Now, while writing the test you should notice a few strange things. What happens if there is no year 2000 in our data frame? What happens if we have it multiple times? This would break our code. Just a few more lines and two more tests make the function much more reliable, and by proxy you much more likely to use it in a future analysis.

def normalize(x):
    if not any(x.year == 2000):
        raise NoYear2kError()
    if any(x.groupby('year').size() > 1):
        raise DuplicateYearError
    return pd.Series(x.Value.values /
                     sum(x.Value[x.year == 2000]),
                     index=x.year)

class TestNormalize(unittest.TestCase):
    """Testing the normaize function."""
    def test_with_known_values(self):
        test_data = pd.DataFrame({'year': [2000, 2001],
                                  'Value': [2, 4]})
        expected_result = pd.Series([1, 2],
                                   index=[2000, 2001])
        expected_result.index.name = 'year'
        pd.util.testing.assert_series_equal(
            normalize(test_data),
            expected_result)
    def test_y2k_not_in_years_raises(self):
        with self.assertRaises(NoYear2kError):
            normalize(pd.DataFrame({'year': []}))
    def test_duplicate_year_asserts(self):
        with self.assertRaises(DuplicateYearError):
            normalize(pd.DataFrame({'year': [2000]*2}))

Of course it’s far from perfect, but you get the idea. Maybe you want to make it better as a homework?
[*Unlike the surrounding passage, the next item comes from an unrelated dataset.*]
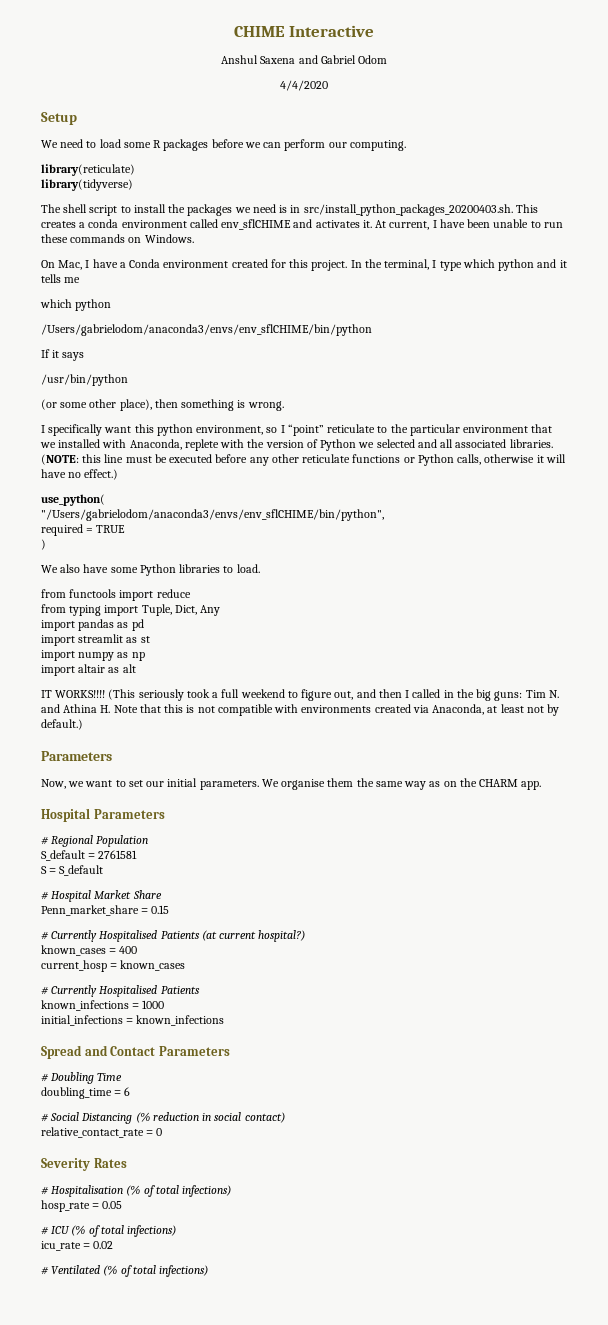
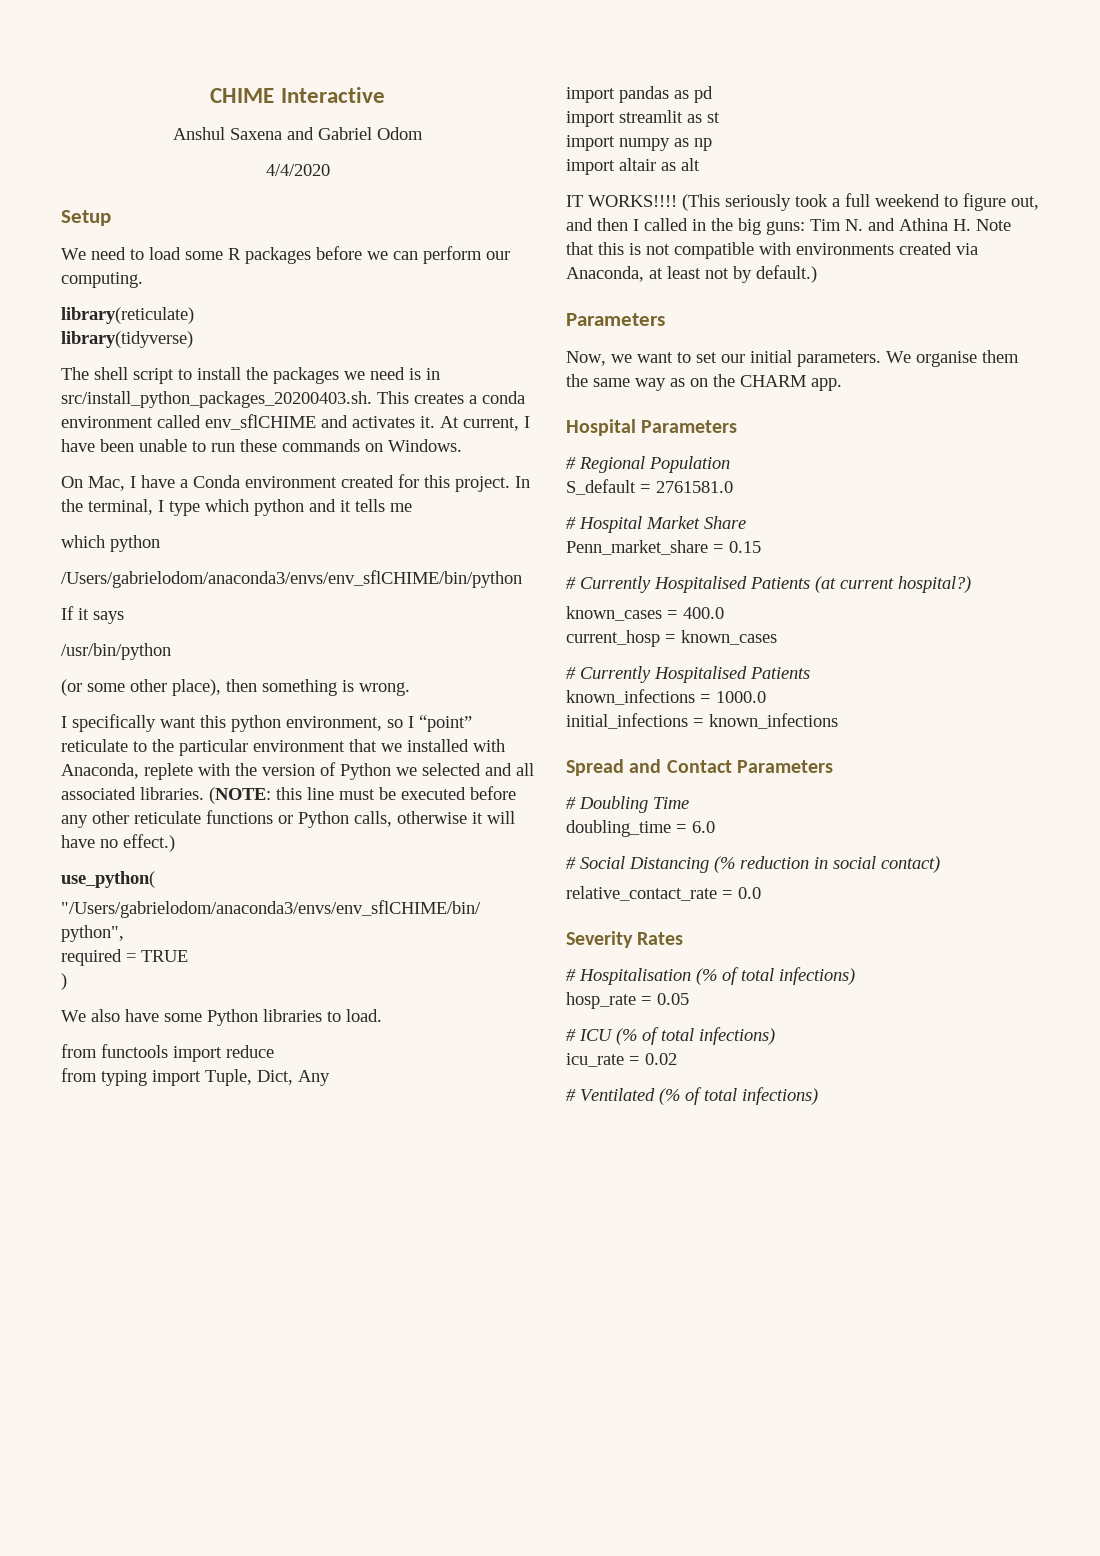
[98,850,138,859] [41,865,104,876] 2761581 // S = S_default -> [656,481,733,493] 2761581.0
[119,946,138,954] 400 -> [683,607,724,619] 400.0
[142,1000,165,1009] 1000 -> [716,691,766,703] 1000.0
[124,1087,131,1096] 6 -> [692,821,715,833] 6.0
[156,1128,163,1136] 0 -> [738,887,761,899] 0.0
Now let’s do the same with the reading and pre-processing of our data.

class NoDateInDataError(Exception):
    pass

class NoSisalInDataError(Exception):
    pass

class NoStandardCurrencyInDataError(Exception):
    pass

def extract_year(df):
    if 'Date' not in df:
        raise NoDateInDataError()
    df['year'] = df.Date.apply(lambda x: int(x[4:8]))
    return df

SLU = 'Standard Local Currency/tonne'

def clean_data(df):
    if not any(df.item == 'Sisal'):
        raise NoSisalInDataError
    if not any(df.Unit == SLU):
        raise NoStandardCurrencyInDataError
    return df[(df.item == 'Sisal') &
              (df.Unit == SLU)]

class TestExtractYear(unittest.TestCase):
    """You should test more here, connected to the expected string
    format in the date column."""
    def test_no_Date_column_raises(self):
        with self.assertRaises(NoDateInDataError):
            extract_year(pd.DataFrame({}))
    def test_known_values(self):
        test_data = pd.DataFrame({'Date': ["1-1-1234"]})
        expected_result = pd.Series([1234], name='year')
        pd.util.testing.assert_series_equal(
            extract_year(test_data).year,
            expected_result)

class TestCleanData(unittest.TestCase):
    def setUp(self):
        self.test_data = pd.DataFrame(
            {'item': ["Sisal", "Hay"]*2,
             'Unit': [SLU, SLU, 'dollar', 'dollar']})
    def test_cleans_non_sisal(self):
        result = clean_data(self.test_data)
        self.assertTrue(all(result.item == "Sisal"))
    def test_cleans_non_slc(self):
        result = clean_data(self.test_data)
        self.assertTrue(all(result.Unit == SLU))
    def test_no_sisal_raises(self):
        with self.assertRaises(NoSisalInDataError):
            clean_data(pd.DataFrame(
                {'item': [None],
                 'Unit': [SLU]}))
    def test_no_slc_raises(self):
        with self.assertRaises(NoStandardCurrencyInDataError):
            clean_data(pd.DataFrame(
                {'item': ['Sisal'],
                 'Unit': [None]}))

Much more reliable, and more likely to be re-used. Imagine you’re looking at your team’s repository. What parts of a colleague’s code would you rather use? The one with tests or the one without? Our notebook becomes much more readable as well.

So if you have a useful function in your EDA, be a good data scientist, put it in a separate file, test, refactor, and save yourself and your colleagues some time in the future.